Admiral Roland rubbed her cheek with her knuckles and then she said, “Well, we can’t spare the strength to keep them from the camp, so we had better keep the camp from them.”
It was a little while before they could begin to put the plan in motion: Admiral Roland had evidently some arguing to do first, but at last the fires began to be put out, all across the camp, and the men to take down their tents, grumbling against the cold.
“This is boring,” Is
kierka said to him, dissatisfied, as they sat waiting: a large square of forest just beside the camp was being marked out for them by middle-weights. “It is not at all as good as fighting, and I do not want to sleep.”
“Well, you must sleep, or else you cannot fight tomorrow,” Temeraire said, although privately he felt rather much the same. “Now hurry, we do not have a good deal of time; the sun is already going down, and they will be sure to realize something is wrong, if it gets dark and they can see everything is ablaze.”
“Yesterday you did not want me setting trees on fire at all,” she said still grumbling, but leaping aloft she strafed across the marked square with her flame, until the trees began to catch; the middle-weights had pulled up a good broad line of trees all around, and clawed up the dirt, to make a fire-break.
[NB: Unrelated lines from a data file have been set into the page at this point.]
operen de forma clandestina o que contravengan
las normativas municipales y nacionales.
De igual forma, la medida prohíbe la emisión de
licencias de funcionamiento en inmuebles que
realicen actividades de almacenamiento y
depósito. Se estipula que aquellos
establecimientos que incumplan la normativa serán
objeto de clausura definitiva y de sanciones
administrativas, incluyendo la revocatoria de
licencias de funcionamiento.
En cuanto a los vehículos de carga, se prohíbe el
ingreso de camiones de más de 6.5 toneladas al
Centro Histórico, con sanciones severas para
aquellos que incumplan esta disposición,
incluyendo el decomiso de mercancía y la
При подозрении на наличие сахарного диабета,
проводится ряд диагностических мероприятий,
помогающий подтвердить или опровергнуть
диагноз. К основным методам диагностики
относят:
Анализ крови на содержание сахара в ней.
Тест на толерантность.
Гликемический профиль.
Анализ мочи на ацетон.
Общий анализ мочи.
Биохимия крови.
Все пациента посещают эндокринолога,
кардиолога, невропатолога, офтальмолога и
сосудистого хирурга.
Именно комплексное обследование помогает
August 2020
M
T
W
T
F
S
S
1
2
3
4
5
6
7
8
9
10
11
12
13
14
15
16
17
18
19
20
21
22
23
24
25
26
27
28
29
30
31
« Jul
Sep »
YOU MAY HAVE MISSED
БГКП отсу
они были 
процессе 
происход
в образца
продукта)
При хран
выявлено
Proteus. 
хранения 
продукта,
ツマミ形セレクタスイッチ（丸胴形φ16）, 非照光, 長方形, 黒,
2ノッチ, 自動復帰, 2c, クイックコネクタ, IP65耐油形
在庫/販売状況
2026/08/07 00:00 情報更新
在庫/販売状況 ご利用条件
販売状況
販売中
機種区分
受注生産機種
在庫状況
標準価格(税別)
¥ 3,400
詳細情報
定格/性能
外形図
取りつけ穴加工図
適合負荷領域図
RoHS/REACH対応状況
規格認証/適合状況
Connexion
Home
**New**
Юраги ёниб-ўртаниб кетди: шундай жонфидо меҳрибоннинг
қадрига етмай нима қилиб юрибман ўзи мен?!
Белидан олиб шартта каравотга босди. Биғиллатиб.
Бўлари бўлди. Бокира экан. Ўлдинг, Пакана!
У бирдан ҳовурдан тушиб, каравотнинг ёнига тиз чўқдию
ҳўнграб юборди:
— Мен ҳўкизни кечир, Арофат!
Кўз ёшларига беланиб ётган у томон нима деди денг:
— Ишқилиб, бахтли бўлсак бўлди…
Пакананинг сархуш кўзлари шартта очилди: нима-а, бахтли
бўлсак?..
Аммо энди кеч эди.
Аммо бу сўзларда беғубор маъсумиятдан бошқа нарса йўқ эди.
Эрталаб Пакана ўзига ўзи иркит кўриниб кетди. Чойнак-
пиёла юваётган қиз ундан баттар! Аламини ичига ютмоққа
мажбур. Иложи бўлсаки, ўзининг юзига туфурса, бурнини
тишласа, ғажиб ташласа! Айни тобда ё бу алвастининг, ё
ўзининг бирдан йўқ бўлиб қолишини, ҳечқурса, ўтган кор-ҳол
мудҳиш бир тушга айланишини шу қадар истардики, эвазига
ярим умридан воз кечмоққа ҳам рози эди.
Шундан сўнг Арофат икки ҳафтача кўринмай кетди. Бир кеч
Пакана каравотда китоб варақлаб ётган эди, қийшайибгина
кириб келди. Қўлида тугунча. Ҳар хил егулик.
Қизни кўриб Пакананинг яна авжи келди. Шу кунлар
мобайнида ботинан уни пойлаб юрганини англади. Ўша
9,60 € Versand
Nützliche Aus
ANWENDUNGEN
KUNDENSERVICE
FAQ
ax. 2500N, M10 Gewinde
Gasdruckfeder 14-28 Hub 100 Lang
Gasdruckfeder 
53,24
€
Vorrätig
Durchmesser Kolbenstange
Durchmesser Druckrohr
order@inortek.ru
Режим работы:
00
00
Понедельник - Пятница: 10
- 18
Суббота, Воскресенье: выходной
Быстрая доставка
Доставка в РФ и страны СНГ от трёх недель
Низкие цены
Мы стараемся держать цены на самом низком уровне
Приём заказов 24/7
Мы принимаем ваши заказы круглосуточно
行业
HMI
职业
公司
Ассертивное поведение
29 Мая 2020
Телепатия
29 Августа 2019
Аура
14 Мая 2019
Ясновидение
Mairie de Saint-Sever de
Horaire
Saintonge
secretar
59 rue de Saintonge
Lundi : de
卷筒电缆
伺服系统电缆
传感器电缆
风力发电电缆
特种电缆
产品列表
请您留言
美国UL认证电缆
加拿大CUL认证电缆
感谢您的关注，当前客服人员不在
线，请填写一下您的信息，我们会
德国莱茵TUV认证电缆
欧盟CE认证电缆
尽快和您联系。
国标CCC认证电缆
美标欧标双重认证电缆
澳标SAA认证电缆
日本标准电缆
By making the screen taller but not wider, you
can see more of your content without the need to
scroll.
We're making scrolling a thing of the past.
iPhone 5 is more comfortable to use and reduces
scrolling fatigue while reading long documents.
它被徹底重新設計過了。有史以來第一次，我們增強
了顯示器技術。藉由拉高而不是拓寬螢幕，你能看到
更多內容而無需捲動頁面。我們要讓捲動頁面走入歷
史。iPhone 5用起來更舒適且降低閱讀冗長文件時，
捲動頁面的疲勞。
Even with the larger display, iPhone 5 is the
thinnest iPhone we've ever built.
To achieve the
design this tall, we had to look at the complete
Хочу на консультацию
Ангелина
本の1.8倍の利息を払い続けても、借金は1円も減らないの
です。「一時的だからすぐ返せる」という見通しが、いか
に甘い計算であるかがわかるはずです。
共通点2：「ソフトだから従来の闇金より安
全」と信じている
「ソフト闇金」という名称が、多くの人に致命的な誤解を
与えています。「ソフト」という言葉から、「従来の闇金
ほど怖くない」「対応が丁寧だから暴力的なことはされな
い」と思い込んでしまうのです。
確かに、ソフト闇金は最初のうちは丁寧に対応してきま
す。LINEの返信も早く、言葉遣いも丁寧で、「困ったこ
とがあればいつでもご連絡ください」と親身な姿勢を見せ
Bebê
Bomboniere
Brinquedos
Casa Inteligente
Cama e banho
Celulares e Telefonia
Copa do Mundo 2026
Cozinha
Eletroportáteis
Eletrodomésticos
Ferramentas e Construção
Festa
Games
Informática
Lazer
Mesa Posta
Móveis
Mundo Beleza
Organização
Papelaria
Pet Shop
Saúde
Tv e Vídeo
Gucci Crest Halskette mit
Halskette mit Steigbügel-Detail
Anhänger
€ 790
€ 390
It made a fine blaze, pleasantly warm—“Temeraire,” Laurence said, gently touching his neck, and Temeraire jerked his head up; it had been very comfortable to doze.
“I am awake. Is it our turn yet?” He leapt aloft, and studied critically the still-blazing trees. He could not just cry away at them, for if they fell athwart the fire-break, they would catch all the rest of the trees, so he went in a careful perimeter about them, and roared inward into the square. The fire-weakened trees crashed and fell in the most satisfying way, sparks flying up in great glowing orange clouds like small fireworks.
“Well, I suppose it is a little easier to knock them down,” he admitted to Laurence, “after they have been burnt some; not that I could not have managed it alone.”
“You must also reserve your strength,” Laurence said. “Another pass, and that will have done it, I think; some trees left standing will do no harm. The signal, Mr. Allen,” Laurence added, and when Temeraire had given the field another circle, the middle-weights came in dropping their loads of wet dirt, scooped up easily from the riverbed of the Thames with waggon-carts as shovels, and heaped it onto the remaining flames.